Each pattern declares a scope: internal (a house pattern — domain-rich, to keep one codebase consistent) or shareable (domain-agnostic — roles and shapes only, safe to distribute). The skill asks which up front; publish accepts only a shareable pattern (--force to override) and is authenticated — it sends your GitHub token (gh auth token / GITHUB_TOKEN) so the index can verify you have push access to the repo before registering it, and reserves each pattern name first-claim to its owner.

The consume flow

Installing a pattern isn't enough — your agent has to follow it.
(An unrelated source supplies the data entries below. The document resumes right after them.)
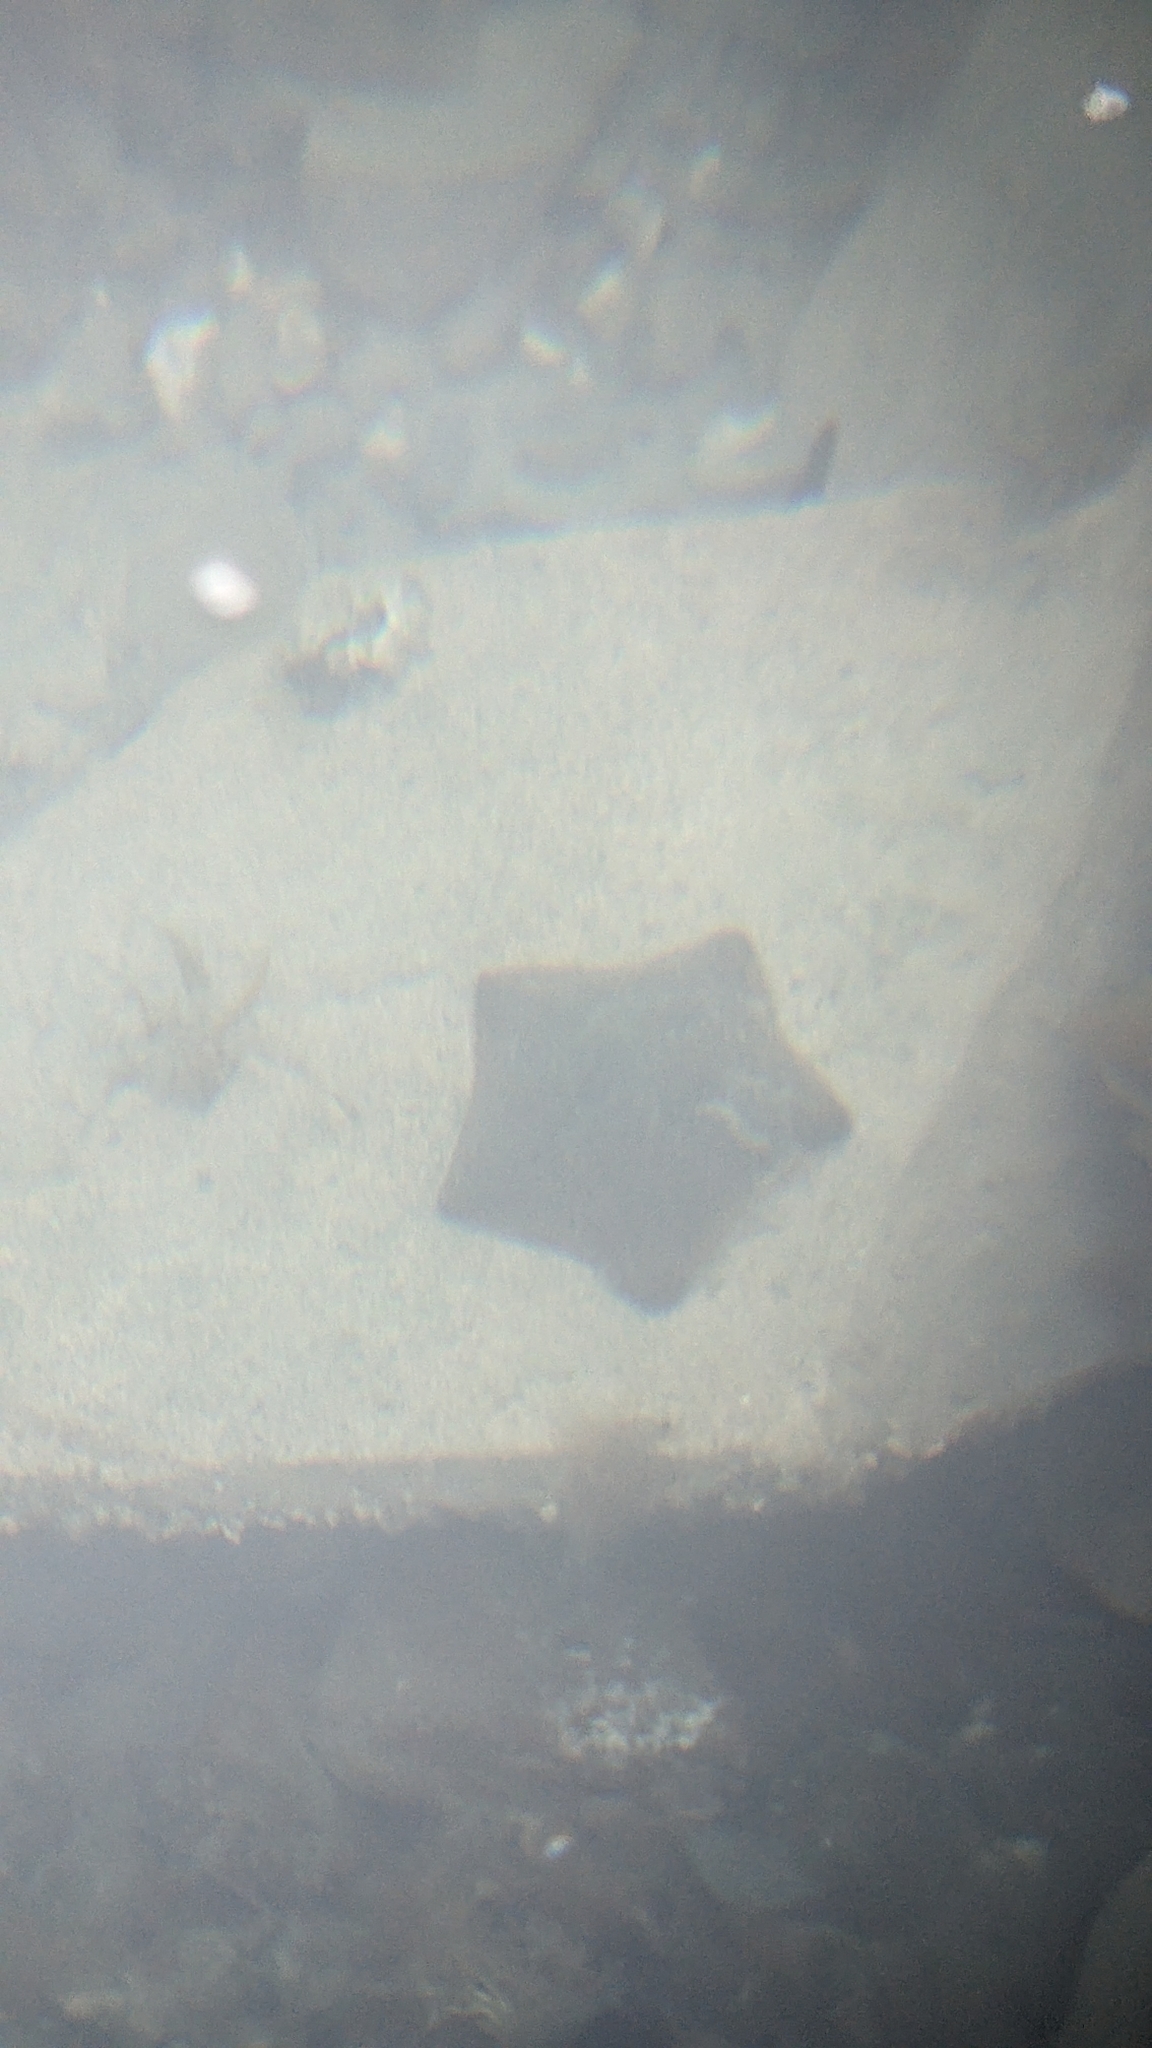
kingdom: Animalia
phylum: Echinodermata
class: Asteroidea
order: Valvatida
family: Asterinidae
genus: Patiriella
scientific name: Patiriella regularis
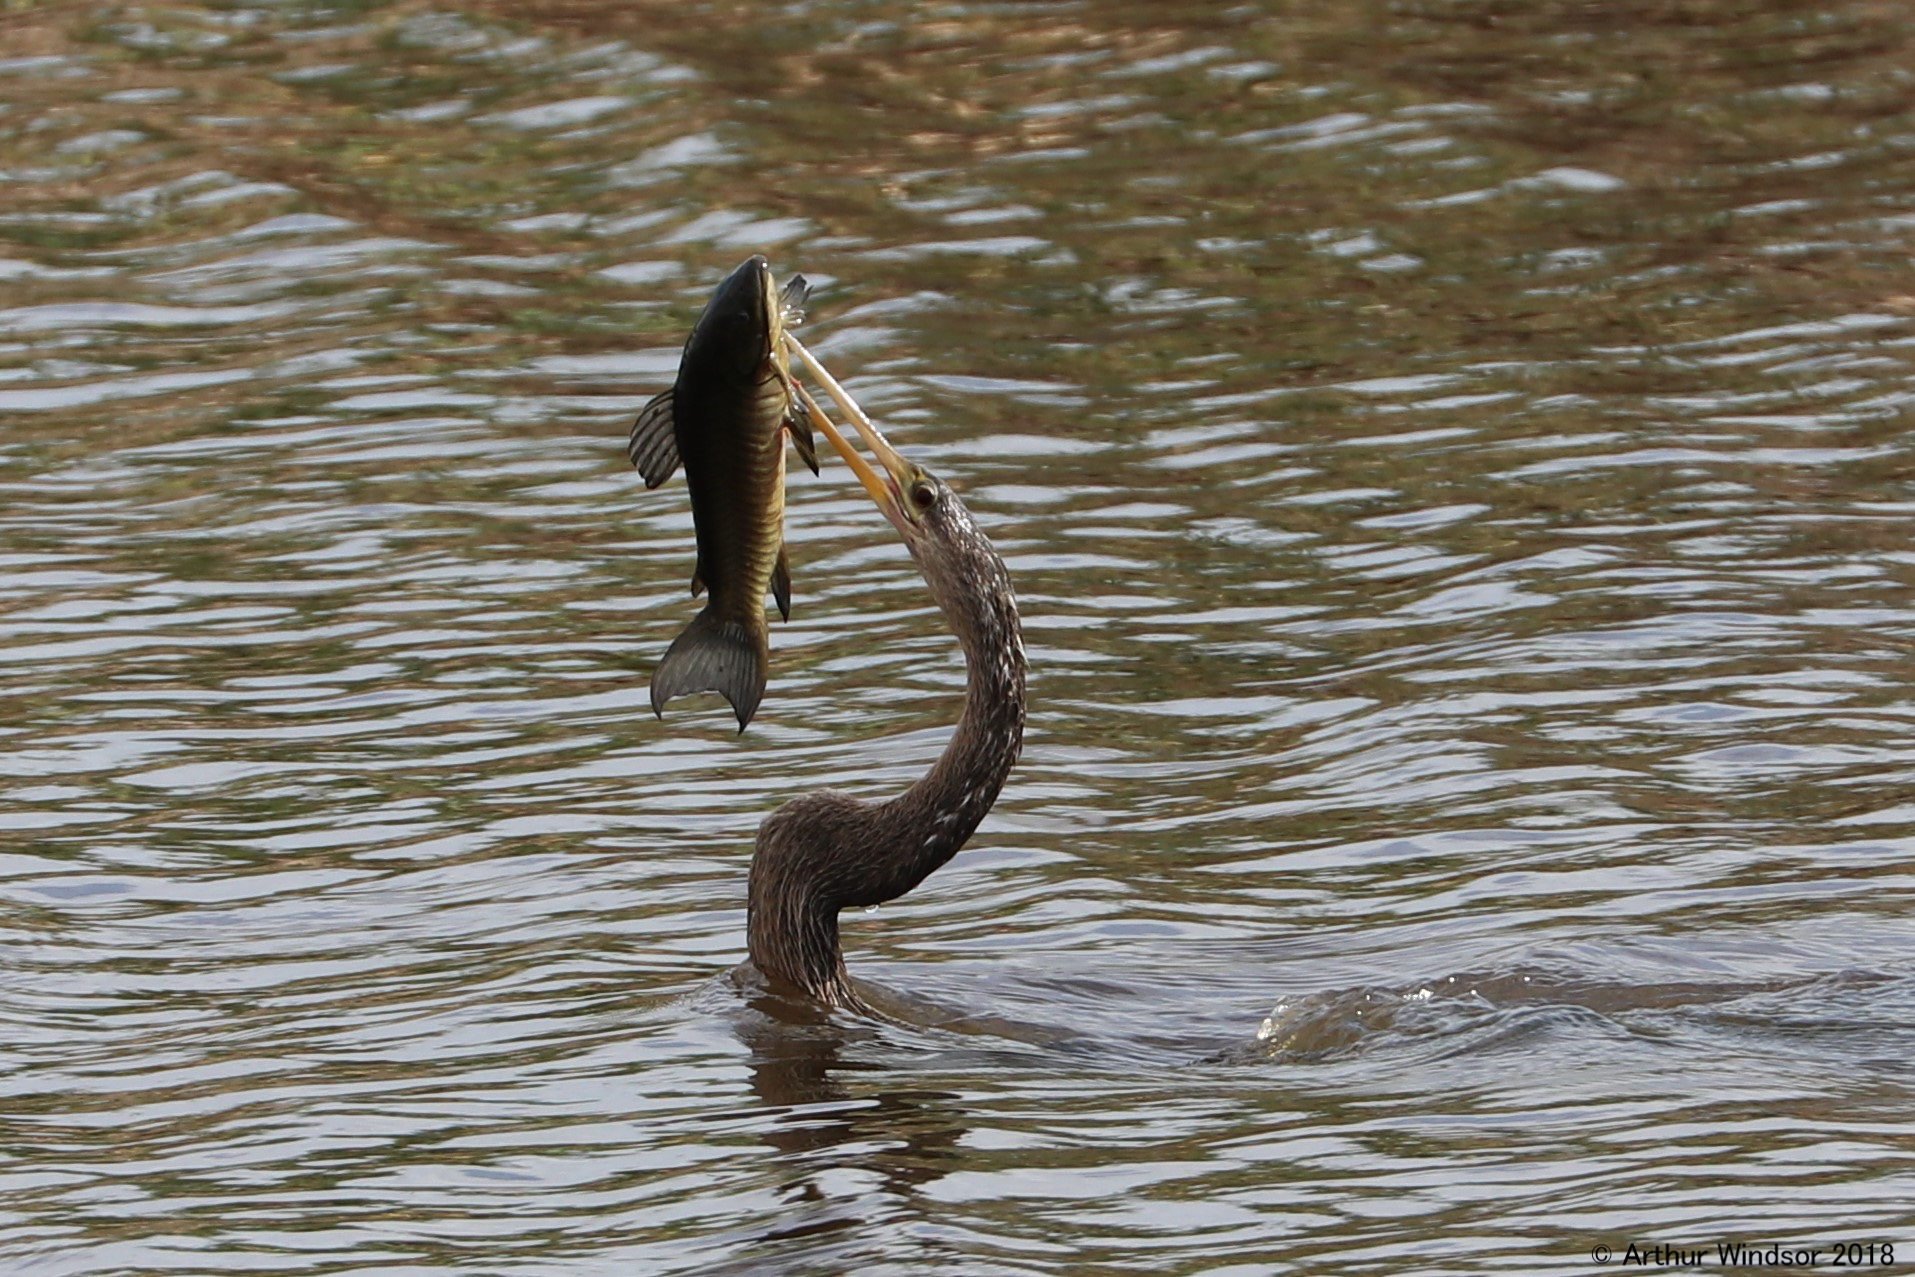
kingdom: Animalia
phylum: Chordata
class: Aves
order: Suliformes
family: Anhingidae
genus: Anhinga
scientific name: Anhinga anhinga
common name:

So patterns add (and update/remove/sync) also wires the consume Agent Skill (skills/consume/) into the repo: it copies the skill to .claude/skills/consume/ and writes a managed # Project patterns block — the consume skill, when to follow it, and the installed patterns — into every agent-instruction file it supports: AGENTS.md, CLAUDE.md, .cursor/rules/patterns.mdc, and .github/copilot-instructions.md.

The skill is generic and auto-invocable: whenever an agent places code in a repo with installed patterns, it reads the relevant patterns.yaml first, opens only the doc it needs (progressive disclosure), and respects the declared boundaries — so new code lands where the architecture says. Each block is marker-delimited and create-if-missing, so anything you write outside the markers is preserved.

To verify code actually respects the installed patterns, run patterns check: it unions every installed pattern's declared boundaries and fails (non-zero exit) on a forbidden import, so it works as a pre-commit hook or CI gate. Deterministic and LLM-free.

To wire (or re-wire) a repo without installing a pattern, run patterns sync (or ./skill.sh [dir]). Installs are descriptive only — your src/ is never touched.